OIC Press Release
|18 April 2000|
His Excellency Dr. Azeddine Laraki, secretary-general of the Organization of the Islamic Conference (OIC), opened, on Monday, 17 April 2000, at the municipal council of the Brazilian city of San Bernardo di Campo, the Second Meeting of the OIC Group of Experts on Muslim Community and Minority Affairs in Non-OIC Member States. The meeting is organized in cooperation with the Islamic center for Latin American and the Islamic Culture and Relations Organization in Iran.
The inaugural session was attended by Mr. Otavio Manini, municipal council member for the Brazilian city of Sao Paolo; Mr. Ahmad Ali Al-Sayfi, head of the Islamic Da’wa (Call) center in Latin America; Sheikh Muhammad Ali Taskhiri, chairman of the Committee for the Coordination of Joint Islamic Action; Mr. Mauricio Suarez, the mayor of San Bernardo di Campo and His Excellency Ambassador Abdul Malek Al-Cherqaoui, ambassador of the Kingdom of Morocco to Brazil, representing the ambassadors of member states.
At the outset of his speech, His Excellency the Secretary-General thanked the Brazilian government and the head of the municipal council (mayor) for gracing the inaugural session with their presence and providing all the facilities for holding the meeting on Brazilian soil. He dwelt on the importance of fostering relations between OIC member states and Brazil in the economic and cultural fields. His Excellency also highlighted the utmost importance of the issue of safeguarding the rights of Muslim minorities and communities in non member states and combining efforts to help them preserve their Islamic identity and take an effective part in the economic and social advancement of the countries in which they lived within the respect of those states’ sovereignty and respective traditions.

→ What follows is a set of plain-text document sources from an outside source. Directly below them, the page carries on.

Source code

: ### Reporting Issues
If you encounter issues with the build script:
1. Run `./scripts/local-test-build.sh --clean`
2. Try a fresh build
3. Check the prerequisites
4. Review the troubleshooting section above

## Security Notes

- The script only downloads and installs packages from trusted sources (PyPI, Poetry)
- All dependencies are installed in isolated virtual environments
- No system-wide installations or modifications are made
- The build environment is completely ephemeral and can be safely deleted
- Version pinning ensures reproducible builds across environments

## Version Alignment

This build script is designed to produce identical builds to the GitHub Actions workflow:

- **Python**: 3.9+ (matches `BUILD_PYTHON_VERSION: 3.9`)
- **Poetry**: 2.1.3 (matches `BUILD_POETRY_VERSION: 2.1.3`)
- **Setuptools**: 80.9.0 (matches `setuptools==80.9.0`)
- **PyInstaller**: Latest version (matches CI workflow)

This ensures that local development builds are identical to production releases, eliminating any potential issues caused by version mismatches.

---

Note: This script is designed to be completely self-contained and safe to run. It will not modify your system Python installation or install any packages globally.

The meeting is designed to contribute toward the enhancement of the existing historical ties between Brazil and the Islamic states and to further develop economic and cultural relations as well trade exchanges between the peoples of Latin America and the Islamic world. This, in turn, would further the institution of the dialogue among contemporary civilizations whose outcome would positive reflect on the Muslim communities living in Brazil and the rest of Latin America. More, it would encourage the Muslim minorities in non Islamic states to cooperate, better integrate themselves in the communities in which they live and bring in their contribution to the latter’s public life, whence the preservation of their Islamic traditions without affecting, in any way, the states’ sovereignty.